Despite Capuano’s best efforts, his primary also has been defined by identity, and not by his voting record. In his latest televised showdown with Pressley, Capuano looked on in amazement as the challenger said he should have blocked an effort to mollify antiabortion Democrats to get their votes for Obamacare — and said she would have opposed the law unless that was fixed.
“I have a hard time with that,” said Capuano. “We won it by one vote, and you wouldn’t have voted for it, because it’s not perfect?”
Capuano, who points out that he has a more liberal voting record than Sen. Bernie Sanders (I-Vt.), has gotten some reinforcements on the left. Antiwar groups have endorsed him because of his effort to end the war in Afghanistan, and because Pressley was unclear on whether she would undo the post-9/11 authorization of war that’s been used to justify 17 years of intervention.
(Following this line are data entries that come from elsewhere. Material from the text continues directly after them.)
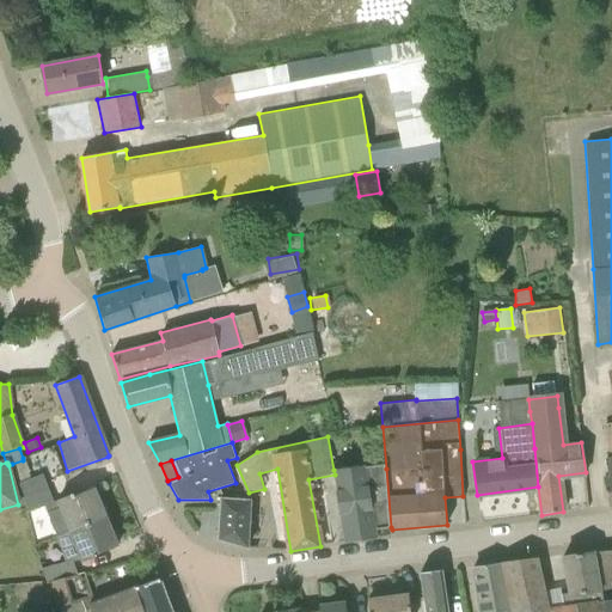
[(341,513),(344,542),(377,538),(374,522),(389,520),(390,527),(391,527),(386,469),(366,471),(366,465),(334,470),(335,475),(337,491),(336,491),(336,500),(338,500),(338,505),(337,505),(338,513),(341,513)]
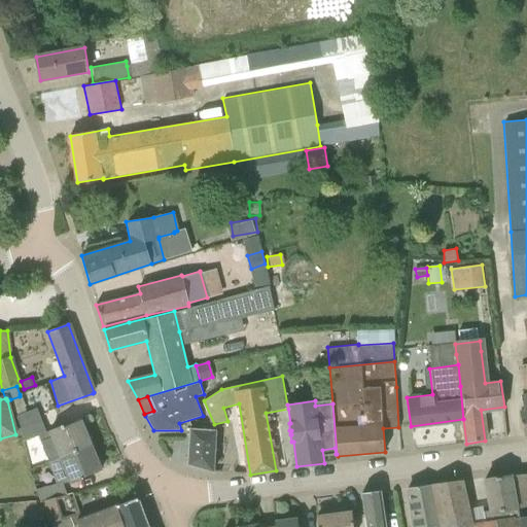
[(35,409),(25,413),(15,417),(21,429),(19,429),(20,431),(41,423),(35,409)]
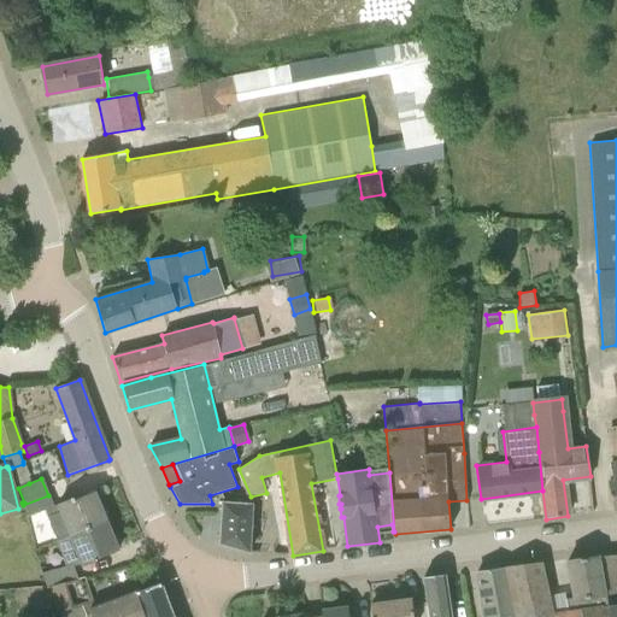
[(53,506),(48,495),(23,505),(28,517),(45,510),(47,517),(46,517),(56,541),(106,522),(95,492),(75,499),(74,497),(56,504),(56,505),(53,506)]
As Capuano campaigned around the district, he frequently ran into people who wanted to catch up since the last time they had talked. “If someone’s fighting for you and delivering, you kind of get used to it,” Manuel Gonzales, 50, said after snapping a picture with the congressman.
Pressley, with a record in local government of her own, has argued that voters could trade one congressman who votes the right way for one who would inspire and organize them. The difference was clear in a few comments Capuano made about race, said Pressley, who is black. In a 2017 town hall, Capuano said that he disliked how “Democrats had balkanized themselves,” and that former NFL quarterback Colin Kaepernick had “turned off half of America” by kneeling during the national anthem to protest racial injustice.
The incident was a boon for Pressley, who has outpaced other Democratic challengers with endorsements from local politicians and from Boston’s major newspapers.
Last month, as Pressley marched in the city’s Caribbean parade, Mimi Jones, 70, waved from the sidelines. Pressley, she said, would get her vote over Capuano.
“I like him, I’ve voted him, he’s done a good job,” said Jones. “But we need some changes, and we need some people who look like I do.”
Clarification: An earlier version of this story said that Brianna Wu is transgender. She identifies as a woman.
Correction: An earlier version of this story inaccurately referred to Andre Green as a city councillor in Somerville. He is on the school committee, not the city council, and the story has been corrected.